_About this exercise_.
Please write out every entry below exactly, leaving out any pictures.

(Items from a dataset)
# # # # #
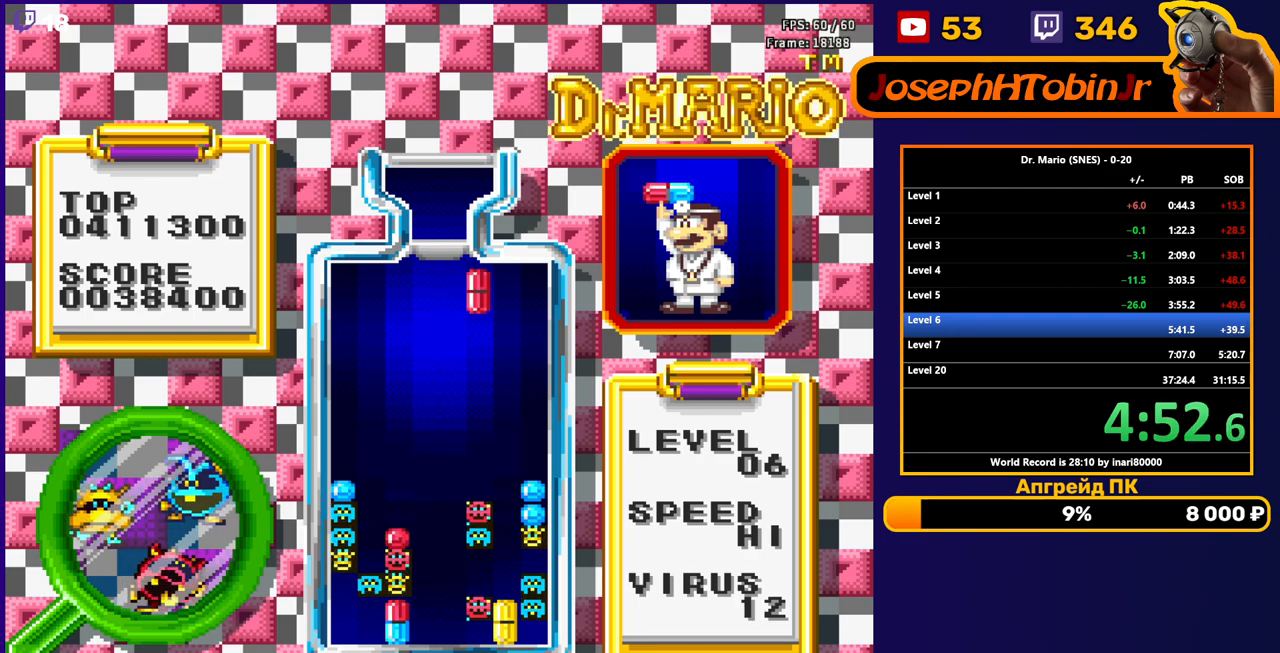
{"buttons": [], "events": [[433, "DPAD_DOWN", "up"]]}
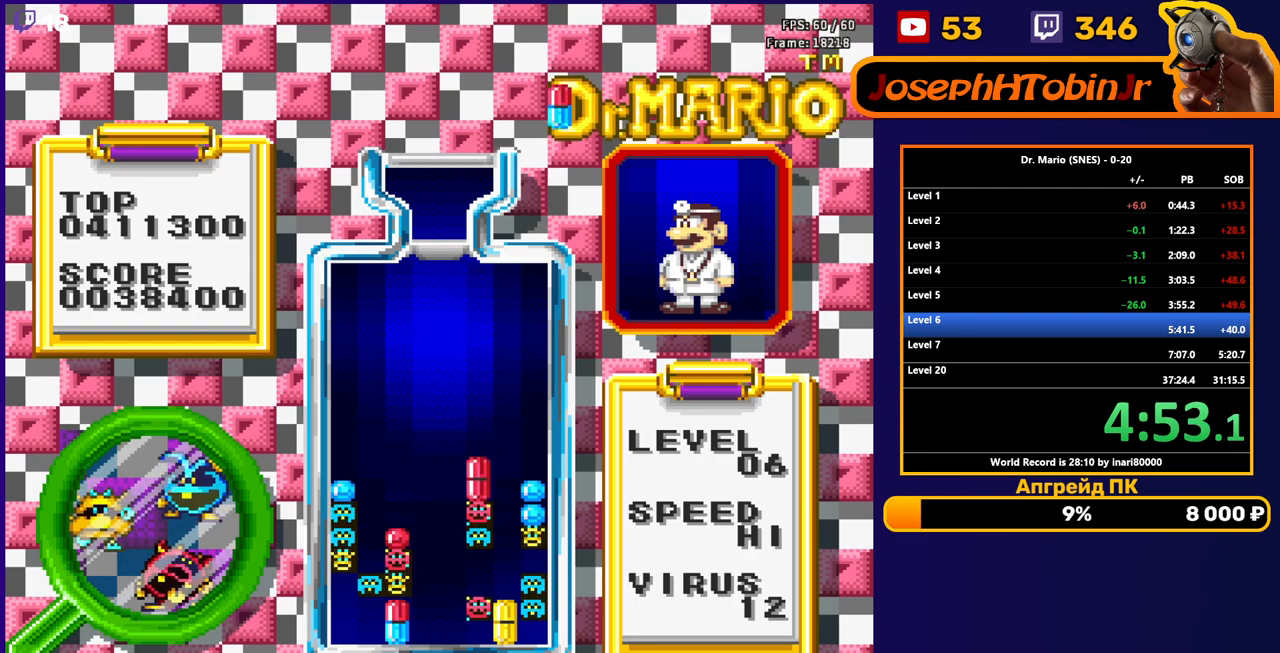
{"buttons": [], "events": [[283, "DPAD_RIGHT", "down"], [350, "DPAD_RIGHT", "up"], [383, "DPAD_RIGHT", "down"], [450, "DPAD_RIGHT", "up"]]}
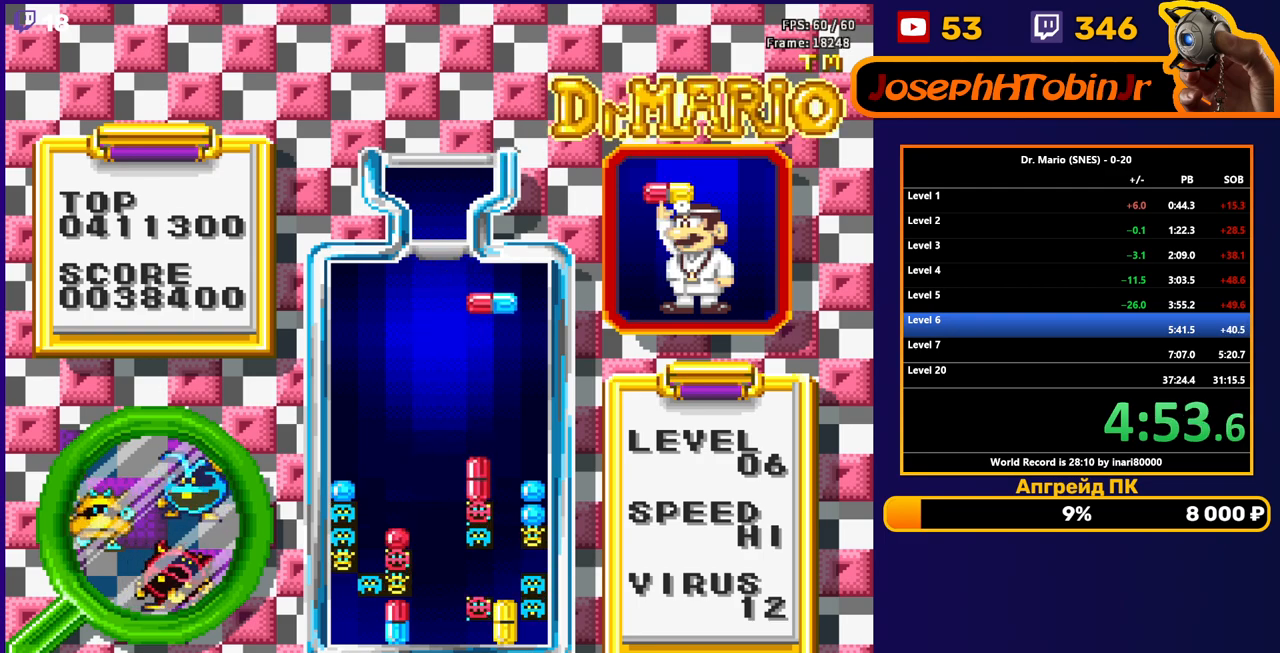
{"buttons": ["B", "DPAD_DOWN"], "events": [[433, "B", "down"], [467, "DPAD_DOWN", "down"]]}
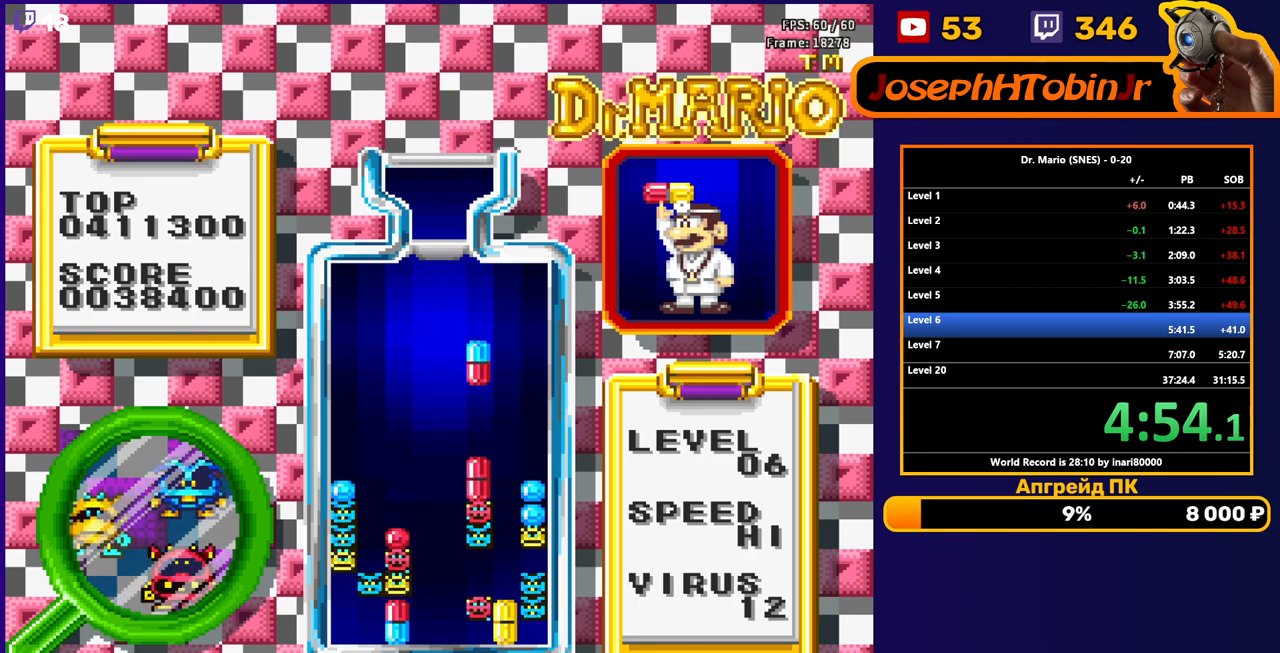
{"buttons": [], "events": [[17, "B", "up"], [283, "DPAD_DOWN", "up"]]}
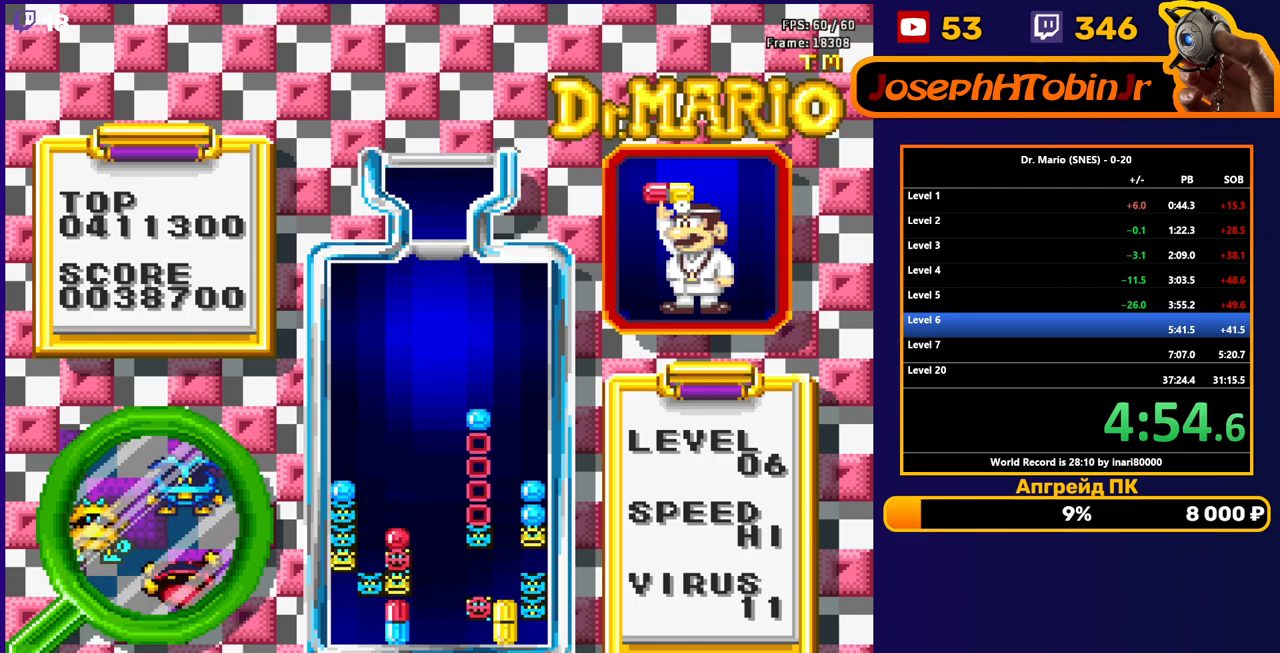
{"buttons": ["DPAD_DOWN"], "events": [[333, "DPAD_DOWN", "down"]]}
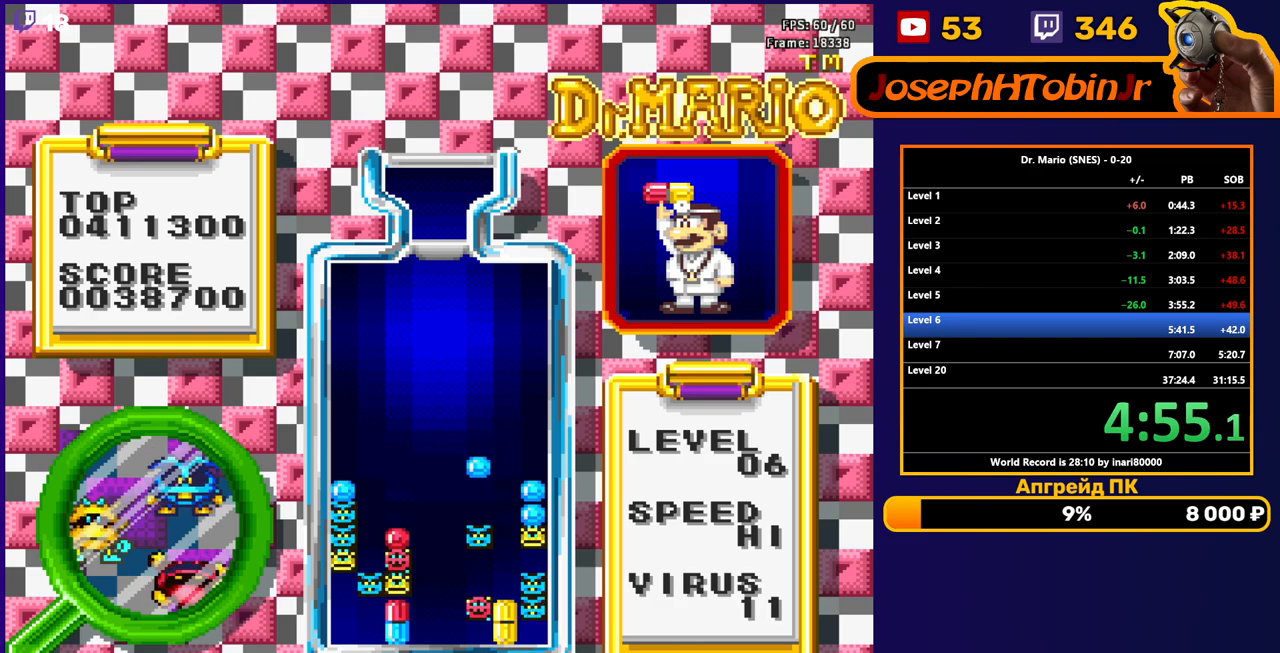
{"buttons": [], "events": [[333, "DPAD_DOWN", "up"]]}
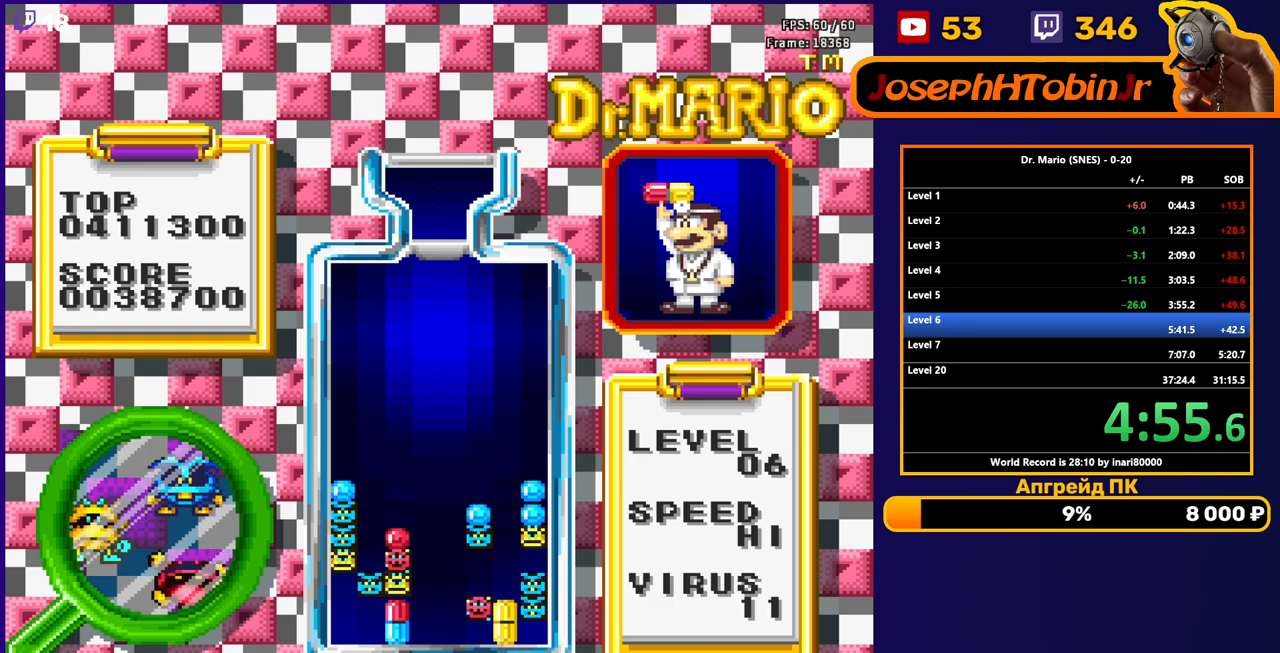
{"buttons": ["DPAD_DOWN"], "events": [[33, "DPAD_DOWN", "down"]]}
# # # # #
_Written response_.
{"buttons": [], "events": [[433, "DPAD_DOWN", "up"]]}
{"buttons": [], "events": [[283, "DPAD_RIGHT", "down"], [350, "DPAD_RIGHT", "up"], [383, "DPAD_RIGHT", "down"], [450, "DPAD_RIGHT", "up"]]}
{"buttons": ["B", "DPAD_DOWN"], "events": [[433, "B", "down"], [467, "DPAD_DOWN", "down"]]}
{"buttons": [], "events": [[17, "B", "up"], [283, "DPAD_DOWN", "up"]]}
{"buttons": ["DPAD_DOWN"], "events": [[333, "DPAD_DOWN", "down"]]}
{"buttons": [], "events": [[333, "DPAD_DOWN", "up"]]}
{"buttons": ["DPAD_DOWN"], "events": [[33, "DPAD_DOWN", "down"]]}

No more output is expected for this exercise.